Hello. I’ve started on a series of small paintings called The Language of the Wall, a title I have nicked from the photographer whose work inspired the series; Brassaï. Brassaï was born Gyula Halász in 1899 in Romania and moved to Paris in 1924. He photographed both the rich and the poor, from slum to opera house, but the pictures he took that interested me were those he took of Parisian graffiti.

In 1956 the Museum of Modern Art in New York held a show called ‘Language of the Wall’, an exhibition of around 120 of Brassaï’s graffiti photographs; pictures of faces, symbols, figures, words and so on scratched into the stonework of the buildings of Paris.
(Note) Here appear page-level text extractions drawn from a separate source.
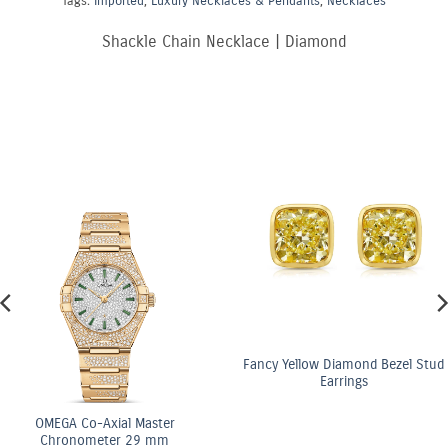
Tags:
Imported
,
Luxury Necklaces & Pendants
,
Necklaces
Shackle Chain Necklace | Diamond
Fancy Yellow Diamond Bezel Stud
Earrings
OMEGA Co-Axial Master
Chronometer 29 mm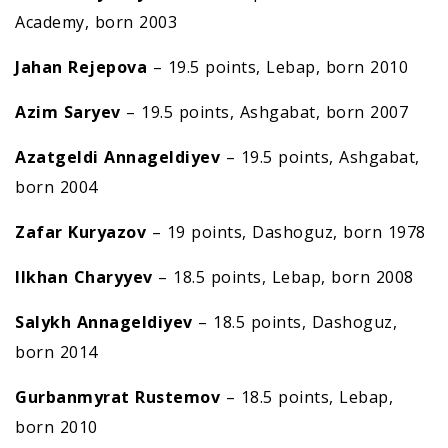
Academy, born 2003
Jahan Rejepova
– 19.5 points, Lebap, born 2010
Azim Saryev
– 19.5 points, Ashgabat, born 2007
Azatgeldi Annageldiyev
– 19.5 points, Ashgabat,
born 2004
Zafar Kuryazov
– 19 points, Dashoguz, born 1978
Ilkhan Charyyev
– 18.5 points, Lebap, born 2008
Salykh Annageldiyev
– 18.5 points, Dashoguz,
born 2014
Gurbanmyrat Rustemov
– 18.5 points, Lebap,
born 2010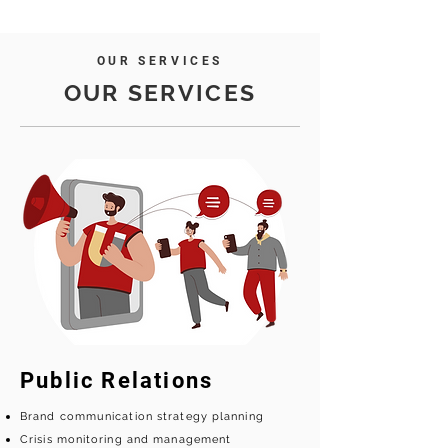
OUR SERVICES
OUR SERVICES
Public Relations
Brand communication strategy planning
Crisis monitoring and management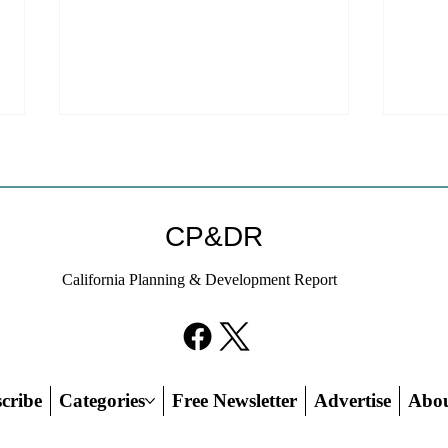
Welc
webs
We ar
CP&DR
websi
to a new host!
California Planning & Development Report
subscr
on thi
If KB Homes Is Leaving L.A.,
credit
What Does That Say About
California?
cribe
Categories
Free Newsletter
Advertise
Abo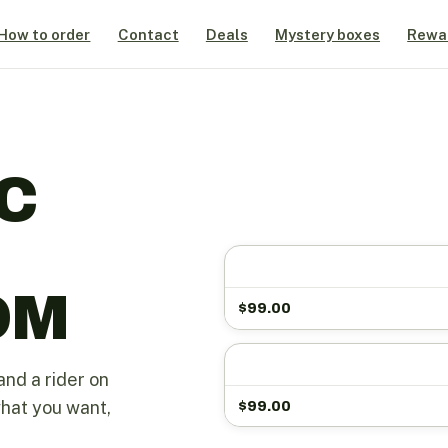
How to order
Contact
Deals
Mystery boxes
Rewa
C
OM
$
99.00
and a rider on
what you want,
$
99.00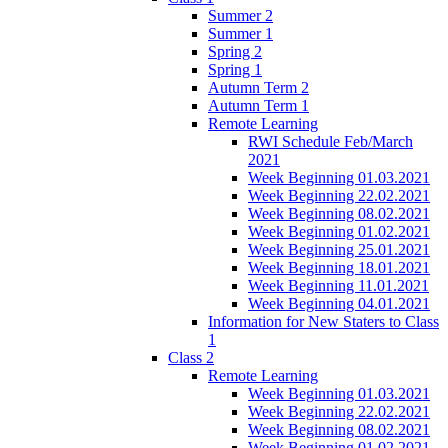
Summer 2
Summer 1
Spring 2
Spring 1
Autumn Term 2
Autumn Term 1
Remote Learning
RWI Schedule Feb/March
2021
Week Beginning 01.03.2021
Week Beginning 22.02.2021
Week Beginning 08.02.2021
Week Beginning 01.02.2021
Week Beginning 25.01.2021
Week Beginning 18.01.2021
Week Beginning 11.01.2021
Week Beginning 04.01.2021
Information for New Staters to Class
1
Class 2
Remote Learning
Week Beginning 01.03.2021
Week Beginning 22.02.2021
Week Beginning 08.02.2021
Week Beginning 01.02.2021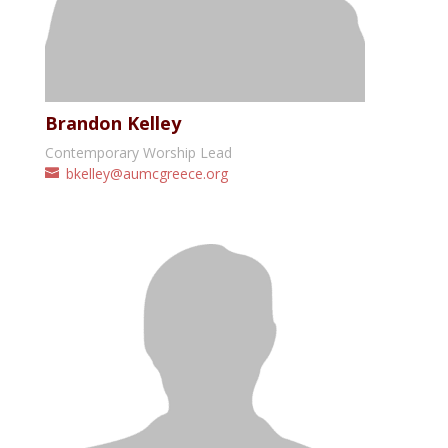
Brandon Kelley
Contemporary Worship Lead
bkelley@aumcgreece.org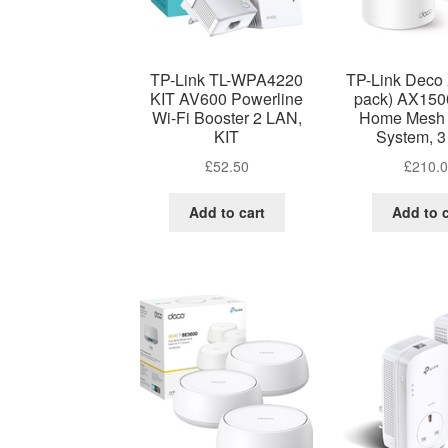
TP-Link TL-WPA4220
TP-Link Deco
KIT AV600 Powerline
pack) AX150
Wi-Fi Booster 2 LAN,
Home Mesh 
KIT
System, 3
£
52.50
£
210.
Add to cart
Add to c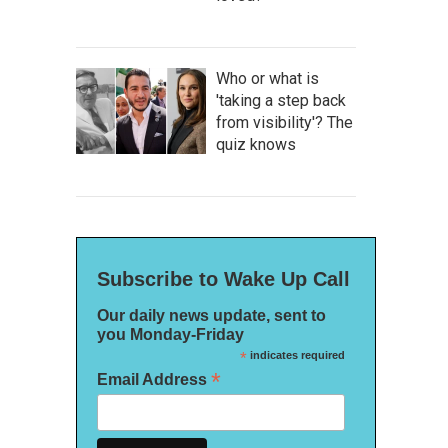
Who or what is
'taking a step back
from visibility'? The
quiz knows
Subscribe to Wake Up Call
Our daily news update, sent to
you Monday-Friday
*
indicates required
*
Email Address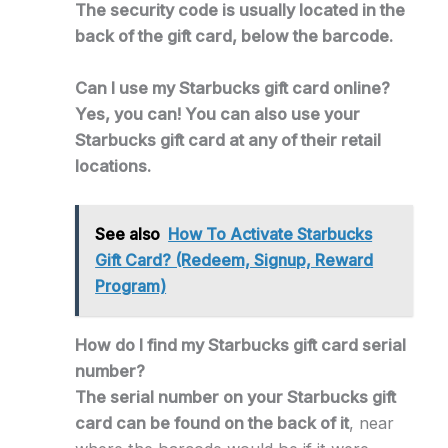
The security code is usually located in the
back of the gift card, below the barcode.
Can I use my Starbucks gift card online?
Yes, you can! You can also use your
Starbucks gift card at any of their retail
locations.
See also
How To Activate Starbucks
Gift Card? (Redeem, Signup, Reward
Program)
How do I find my Starbucks gift card serial
number?
The serial number on your Starbucks gift
card can be found on the back of it
, near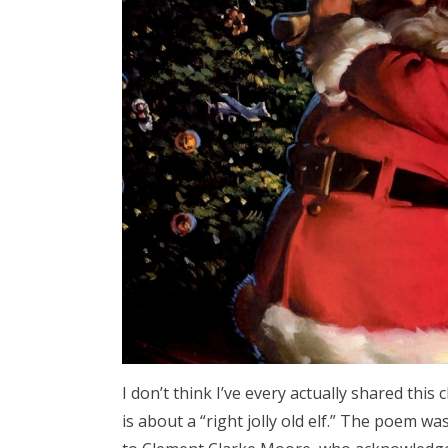
I don’t think I’ve every actually shared this 
is about a “right jolly old elf.” The poem w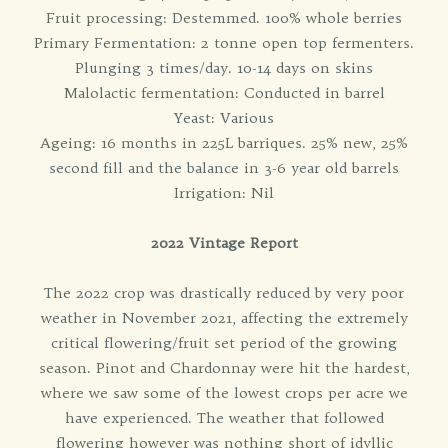
Fruit processing: Destemmed. 100% whole berries
Primary Fermentation: 2 tonne open top fermenters.
Plunging 3 times/day. 10-14 days on skins
Malolactic fermentation: Conducted in barrel
Yeast: Various
Ageing: 16 months in 225L barriques. 25% new, 25%
second fill and the balance in 3-6 year old barrels
Irrigation: Nil
2022 Vintage Report
The 2022 crop was drastically reduced by very poor
weather in November 2021, affecting the extremely
critical flowering/fruit set period of the growing
season. Pinot and Chardonnay were hit the hardest,
where we saw some of the lowest crops per acre we
have experienced. The weather that followed
flowering however was nothing short of idyllic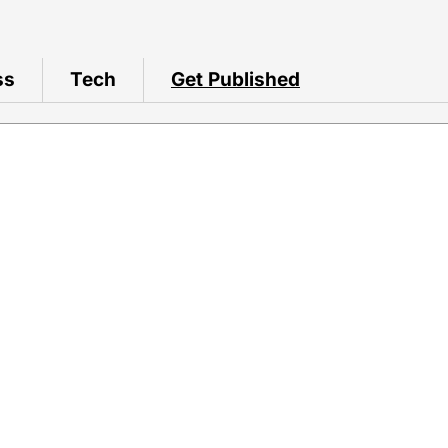
ss
Tech
Get Published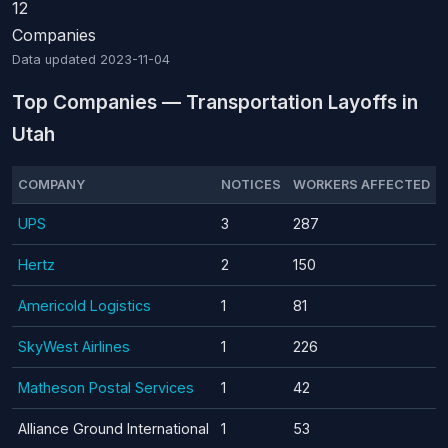
12
Companies
Data updated
2023-11-04
Top Companies — Transportation Layoffs in
Utah
COMPANY
NOTICES
WORKERS AFFECTED
UPS
3
287
Hertz
2
150
Americold Logistics
1
81
SkyWest Airlines
1
226
Matheson Postal Services
1
42
Alliance Ground International
1
53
I was in Paris a year ago and there was an exhibition of these photographs at the Pompidou Centre, but I had just seen an exhibition of Magritte’s paintings there followed by an exhibition of Cy Twombly’s paintings and I was so sick of it all that I had to leave very quickly and find a bar and smoke cigarettes angrily. So I missed the Brassaï show which, I’m sure, would have pissed all over Magritte and Twombly.

Anyway, I did see some posters advertising the show and when I got on to a computer I looked up Brassaï and the photographs of graffiti. They are really, really great, kind of timeless in that they could have been made any time at all. And you get a sense of how long they took to carve. Here’s an example.

brassai

See what I mean? That’s dedication to your craft, I’d say. No sneaking around with buckets of wheat paste for flypostering or mucking about with stencils and spraycans. This must have taken a while. I very much like the idea of a time when scratching or carving your name into a wall could take hours. I’ve seen some graffiti that’s written in letters with serifs, more like something you might see on a gravestone than a twenty-first century tag. Although I do like tags too.

My first idea was to get hold of a load of stone and take it to my studio and start from there, but I found that stone was hard to find and the stuff I did find had been quarried by machine and had no character at all. What I was after was a battered, worn out and re-used look, scratched over repeatedly, both accidentally and deliberately. So I improvised. The first pictures I made were for the covers of a couple of books that Faber Music put out, one of Radiohead’s music for guitars powered by electricity and one for guitars powered by acousticality. They looked like this, once they had writing put on them:

fabersI wanted the pictures to look like sections of an old wall that had been dirtied by soot, muddied, cleaned, dirtied again, accidentally gouged, graffitied over, had the graffiti scratched over, gaffitied again, and so on. I’m working pretty small, on canvases that are 18″ by 14″, although I might make some bigger pictures soonish. So far I’ve made five of these pictures. Here’s the most recent:

IMG_2698I don’t know how many I’ll make or what they’ll look like. So far I’ve been using the easy-to-draw creatures I’ve used on lots of Radiohead artwork because that’s what graffiti usually is – easy to draw (the kind that I’m trying to emulate, anyway).

Anyway, these pictures will be exhibited when I’ve made enough of them. Somewhere in the UK.